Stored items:
#####
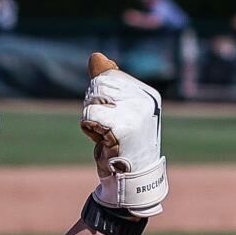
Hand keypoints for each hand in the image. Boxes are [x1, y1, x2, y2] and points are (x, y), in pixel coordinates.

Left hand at [80, 53, 167, 216]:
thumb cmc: (122, 142)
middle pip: (97, 86)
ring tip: (107, 135)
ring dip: (91, 120)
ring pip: (92, 100)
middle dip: (93, 108)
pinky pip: (89, 117)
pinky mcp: (123, 128)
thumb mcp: (116, 108)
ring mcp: (136, 114)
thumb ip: (106, 81)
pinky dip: (89, 130)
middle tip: (109, 129)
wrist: (131, 178)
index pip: (107, 77)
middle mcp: (145, 100)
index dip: (99, 99)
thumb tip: (96, 56)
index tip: (114, 119)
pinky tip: (104, 141)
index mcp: (147, 94)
#####
TASK INSTRUCTIONS:
In the records above, return only the line that contains "thumb ip: (106, 81)" and every line after it through the last, exactly as they appear.

RESPONSE TO THE EXERCISE:
thumb ip: (106, 81)
pinky dip: (89, 130)
middle tip: (109, 129)
wrist: (131, 178)
index pip: (107, 77)
middle mcp: (145, 100)
index dip: (99, 99)
thumb tip: (96, 56)
index tip: (114, 119)
pinky tip: (104, 141)
index mcp: (147, 94)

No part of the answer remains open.